- [PROBLEM STATEMENT] Set down, exactly and in full, the line holding "left eye: (106, 165)" and all the lines after it until the listing ends, and nothing else.

- [WORKING DATA]

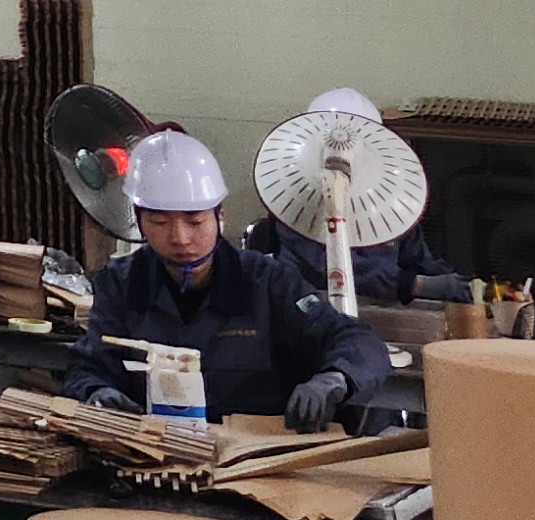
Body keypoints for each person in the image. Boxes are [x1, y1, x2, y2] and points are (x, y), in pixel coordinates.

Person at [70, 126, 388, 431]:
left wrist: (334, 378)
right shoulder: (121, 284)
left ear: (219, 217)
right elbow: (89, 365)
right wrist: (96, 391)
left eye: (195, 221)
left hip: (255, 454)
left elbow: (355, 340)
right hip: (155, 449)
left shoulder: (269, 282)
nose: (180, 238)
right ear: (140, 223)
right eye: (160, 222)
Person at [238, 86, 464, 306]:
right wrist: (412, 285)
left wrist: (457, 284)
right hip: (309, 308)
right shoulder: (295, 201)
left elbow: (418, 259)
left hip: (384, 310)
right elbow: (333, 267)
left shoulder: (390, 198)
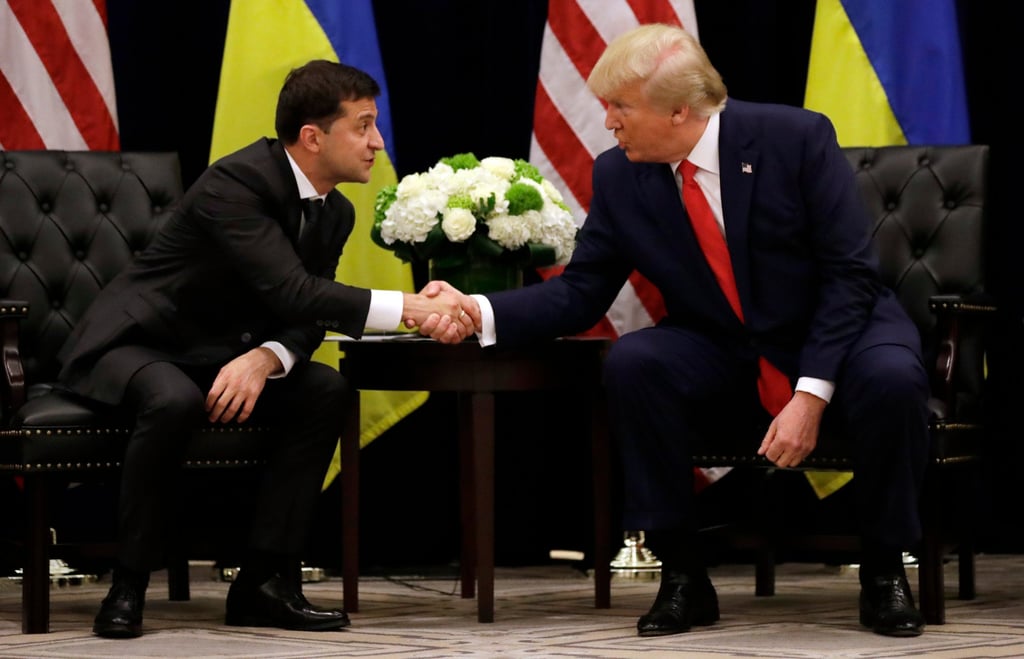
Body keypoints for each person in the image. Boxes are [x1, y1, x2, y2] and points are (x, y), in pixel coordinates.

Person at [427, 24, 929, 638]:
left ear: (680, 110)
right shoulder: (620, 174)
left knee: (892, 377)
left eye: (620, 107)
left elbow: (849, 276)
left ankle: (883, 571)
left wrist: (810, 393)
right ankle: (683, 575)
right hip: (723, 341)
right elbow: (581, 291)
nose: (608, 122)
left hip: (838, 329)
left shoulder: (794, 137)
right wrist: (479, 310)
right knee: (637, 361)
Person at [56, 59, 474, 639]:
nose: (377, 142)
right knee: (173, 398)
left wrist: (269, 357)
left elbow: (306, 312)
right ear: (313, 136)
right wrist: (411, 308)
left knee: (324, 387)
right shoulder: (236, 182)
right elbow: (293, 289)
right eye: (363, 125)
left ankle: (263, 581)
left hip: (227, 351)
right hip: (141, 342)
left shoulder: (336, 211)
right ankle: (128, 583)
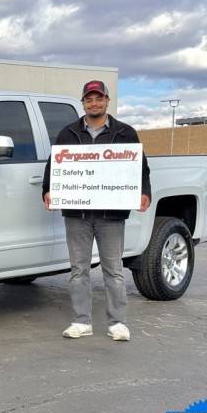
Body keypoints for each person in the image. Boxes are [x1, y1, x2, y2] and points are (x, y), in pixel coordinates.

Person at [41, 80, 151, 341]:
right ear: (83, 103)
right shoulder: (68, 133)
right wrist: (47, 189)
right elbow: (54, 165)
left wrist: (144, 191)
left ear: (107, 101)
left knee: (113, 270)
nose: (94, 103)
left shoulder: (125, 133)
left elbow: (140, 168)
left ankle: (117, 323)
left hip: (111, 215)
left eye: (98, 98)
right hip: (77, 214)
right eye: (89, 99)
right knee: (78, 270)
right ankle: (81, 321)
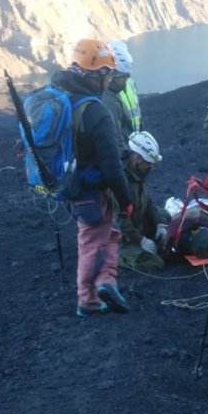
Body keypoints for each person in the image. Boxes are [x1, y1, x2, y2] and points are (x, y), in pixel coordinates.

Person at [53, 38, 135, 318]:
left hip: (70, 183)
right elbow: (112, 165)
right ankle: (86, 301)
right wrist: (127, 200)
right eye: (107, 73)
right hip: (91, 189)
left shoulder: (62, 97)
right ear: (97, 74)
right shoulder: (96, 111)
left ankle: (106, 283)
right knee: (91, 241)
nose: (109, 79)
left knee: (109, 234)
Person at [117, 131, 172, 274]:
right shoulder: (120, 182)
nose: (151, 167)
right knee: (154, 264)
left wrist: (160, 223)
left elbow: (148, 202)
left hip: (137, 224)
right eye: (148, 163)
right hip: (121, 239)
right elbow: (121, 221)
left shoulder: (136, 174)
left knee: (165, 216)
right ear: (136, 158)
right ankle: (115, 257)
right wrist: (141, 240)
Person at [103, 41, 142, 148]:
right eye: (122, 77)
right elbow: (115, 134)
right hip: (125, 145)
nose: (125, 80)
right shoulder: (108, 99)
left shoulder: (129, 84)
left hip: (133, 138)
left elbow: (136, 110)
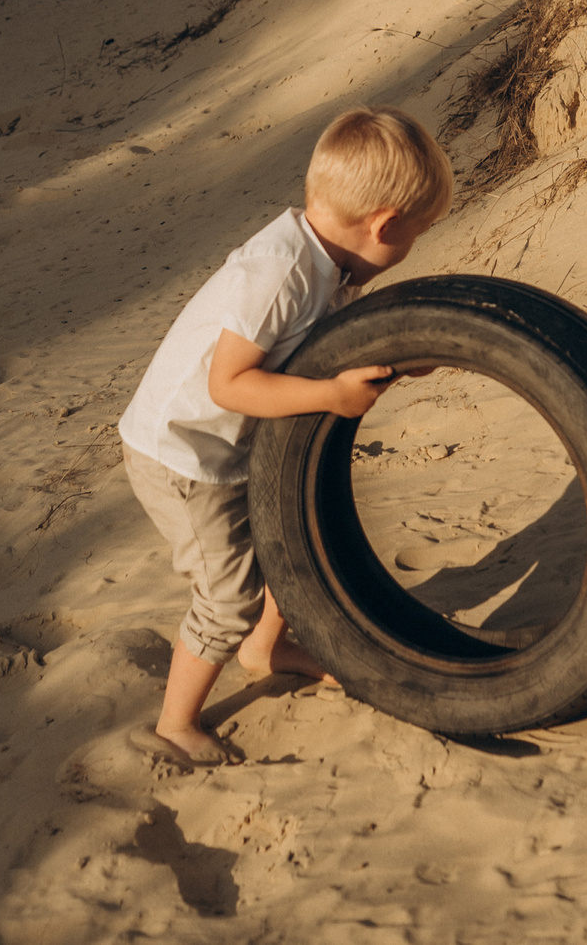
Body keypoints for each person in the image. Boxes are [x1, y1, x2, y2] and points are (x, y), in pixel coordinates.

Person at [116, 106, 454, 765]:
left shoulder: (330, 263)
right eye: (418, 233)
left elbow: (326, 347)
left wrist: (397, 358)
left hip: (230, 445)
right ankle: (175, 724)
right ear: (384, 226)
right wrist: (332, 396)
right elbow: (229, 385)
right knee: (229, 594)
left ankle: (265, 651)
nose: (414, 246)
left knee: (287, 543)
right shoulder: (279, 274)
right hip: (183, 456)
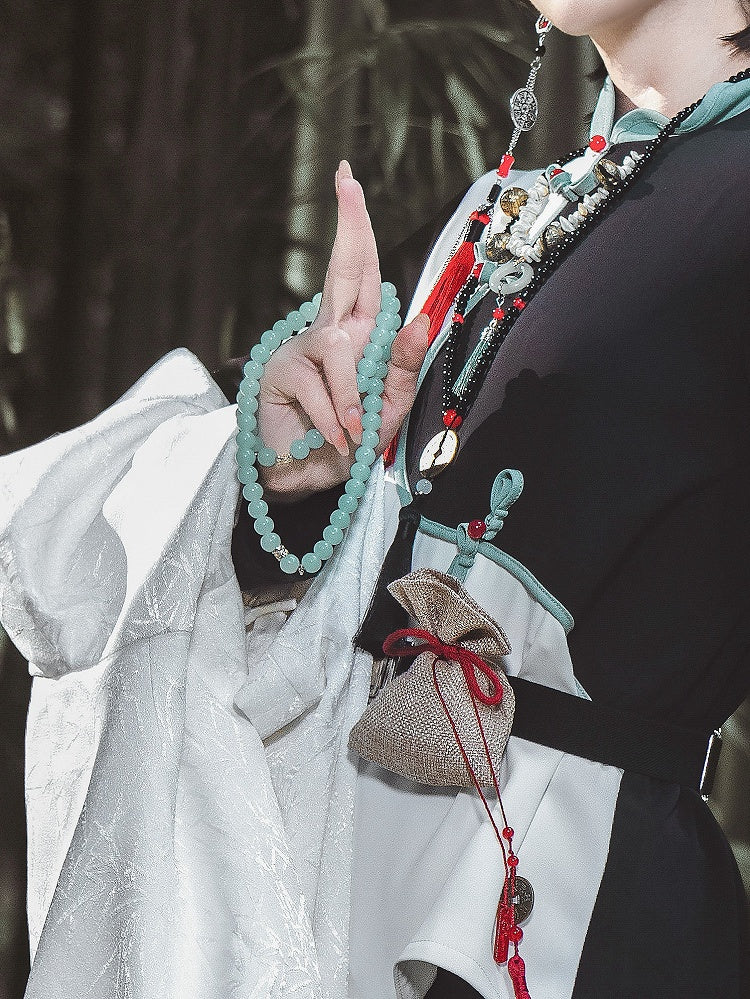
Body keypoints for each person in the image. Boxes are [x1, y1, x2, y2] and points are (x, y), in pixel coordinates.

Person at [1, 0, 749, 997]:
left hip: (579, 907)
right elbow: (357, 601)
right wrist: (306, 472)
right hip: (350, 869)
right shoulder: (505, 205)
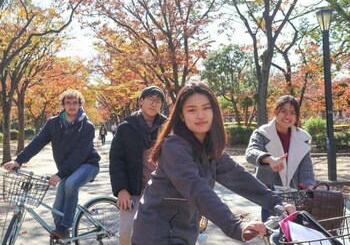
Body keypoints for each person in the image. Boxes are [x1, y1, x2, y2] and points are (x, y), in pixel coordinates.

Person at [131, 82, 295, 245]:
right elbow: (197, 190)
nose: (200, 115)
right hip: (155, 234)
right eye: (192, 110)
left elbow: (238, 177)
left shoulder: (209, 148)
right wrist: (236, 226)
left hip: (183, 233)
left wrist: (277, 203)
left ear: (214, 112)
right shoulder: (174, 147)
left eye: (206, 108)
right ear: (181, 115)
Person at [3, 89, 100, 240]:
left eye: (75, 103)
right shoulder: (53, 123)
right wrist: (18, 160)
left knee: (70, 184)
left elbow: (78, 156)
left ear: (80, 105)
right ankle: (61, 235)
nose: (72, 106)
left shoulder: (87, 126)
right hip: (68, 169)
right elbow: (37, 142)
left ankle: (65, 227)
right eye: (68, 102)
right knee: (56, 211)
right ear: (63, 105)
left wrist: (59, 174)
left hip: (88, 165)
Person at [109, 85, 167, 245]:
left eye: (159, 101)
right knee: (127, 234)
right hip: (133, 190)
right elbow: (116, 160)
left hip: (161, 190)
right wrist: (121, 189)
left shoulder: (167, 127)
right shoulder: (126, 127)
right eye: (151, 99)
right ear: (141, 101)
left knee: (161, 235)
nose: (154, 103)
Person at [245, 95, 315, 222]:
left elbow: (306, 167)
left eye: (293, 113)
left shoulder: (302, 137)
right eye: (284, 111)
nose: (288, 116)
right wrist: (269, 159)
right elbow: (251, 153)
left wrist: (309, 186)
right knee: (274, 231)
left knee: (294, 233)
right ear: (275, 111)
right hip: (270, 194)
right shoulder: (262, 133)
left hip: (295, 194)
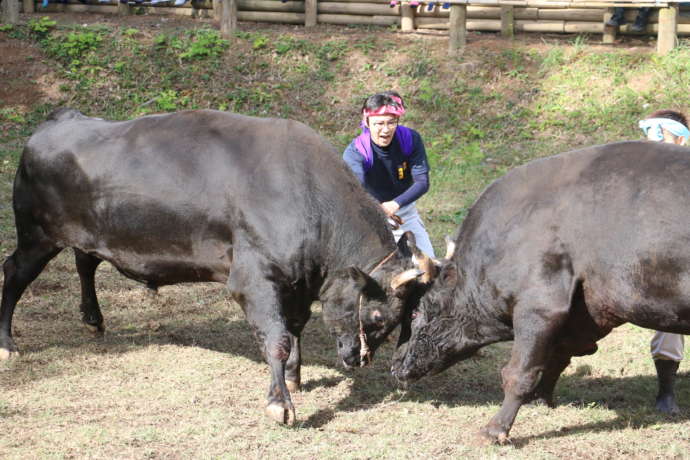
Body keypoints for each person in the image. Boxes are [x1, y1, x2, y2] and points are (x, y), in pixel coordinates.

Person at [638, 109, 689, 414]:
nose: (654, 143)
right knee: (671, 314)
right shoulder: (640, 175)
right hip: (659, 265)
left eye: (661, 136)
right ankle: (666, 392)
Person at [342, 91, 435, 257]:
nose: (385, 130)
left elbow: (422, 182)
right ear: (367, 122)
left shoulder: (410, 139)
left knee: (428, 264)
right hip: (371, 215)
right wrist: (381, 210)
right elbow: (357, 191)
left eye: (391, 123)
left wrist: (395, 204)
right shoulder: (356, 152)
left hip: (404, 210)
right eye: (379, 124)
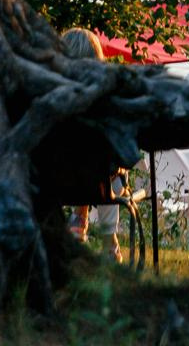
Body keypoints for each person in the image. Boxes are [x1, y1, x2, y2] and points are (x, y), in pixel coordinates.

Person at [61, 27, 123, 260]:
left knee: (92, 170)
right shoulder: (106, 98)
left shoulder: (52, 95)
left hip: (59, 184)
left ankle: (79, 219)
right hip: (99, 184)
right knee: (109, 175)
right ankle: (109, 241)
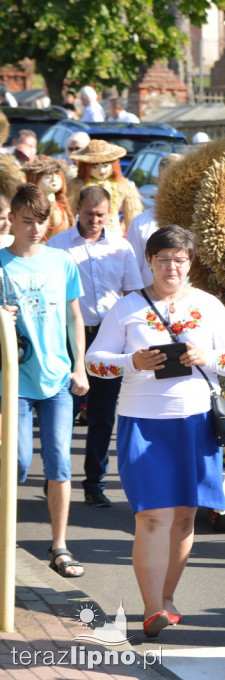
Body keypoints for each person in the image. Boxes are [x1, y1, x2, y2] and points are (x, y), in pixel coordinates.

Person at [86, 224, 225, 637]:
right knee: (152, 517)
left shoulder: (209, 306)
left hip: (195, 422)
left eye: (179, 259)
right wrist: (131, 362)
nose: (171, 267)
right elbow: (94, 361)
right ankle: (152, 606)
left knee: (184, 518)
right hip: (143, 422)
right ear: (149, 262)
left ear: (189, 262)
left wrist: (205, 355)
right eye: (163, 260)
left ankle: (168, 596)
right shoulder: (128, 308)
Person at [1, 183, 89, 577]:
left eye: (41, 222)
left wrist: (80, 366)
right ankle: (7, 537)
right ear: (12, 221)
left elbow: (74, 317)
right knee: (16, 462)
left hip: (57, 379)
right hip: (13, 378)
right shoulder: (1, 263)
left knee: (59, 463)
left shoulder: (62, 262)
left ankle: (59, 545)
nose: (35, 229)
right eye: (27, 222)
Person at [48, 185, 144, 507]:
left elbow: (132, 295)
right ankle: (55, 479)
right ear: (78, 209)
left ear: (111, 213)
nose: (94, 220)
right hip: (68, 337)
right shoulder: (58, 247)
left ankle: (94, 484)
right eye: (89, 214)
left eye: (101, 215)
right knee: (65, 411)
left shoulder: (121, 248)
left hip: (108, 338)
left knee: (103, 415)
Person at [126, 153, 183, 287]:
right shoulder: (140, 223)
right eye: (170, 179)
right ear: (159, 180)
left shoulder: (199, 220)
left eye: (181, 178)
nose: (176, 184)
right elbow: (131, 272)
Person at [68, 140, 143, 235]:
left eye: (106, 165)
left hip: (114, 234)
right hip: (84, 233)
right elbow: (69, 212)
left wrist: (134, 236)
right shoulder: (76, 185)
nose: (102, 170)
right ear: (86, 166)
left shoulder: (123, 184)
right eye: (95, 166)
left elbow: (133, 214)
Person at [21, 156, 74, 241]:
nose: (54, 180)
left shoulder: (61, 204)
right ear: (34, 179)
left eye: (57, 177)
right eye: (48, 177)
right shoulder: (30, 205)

- [SOLUTION]
left eye: (106, 165)
left hip: (114, 234)
right hip: (84, 233)
right elbow: (69, 212)
left wrist: (134, 236)
right shoulder: (76, 185)
nose: (102, 170)
right ear: (86, 166)
left shoulder: (123, 184)
right eye: (95, 166)
left elbow: (133, 214)
Person at [21, 156, 74, 241]:
nose: (54, 180)
left shoulder: (61, 204)
right ear: (34, 179)
left eye: (57, 177)
right eye: (48, 177)
right shoulder: (30, 205)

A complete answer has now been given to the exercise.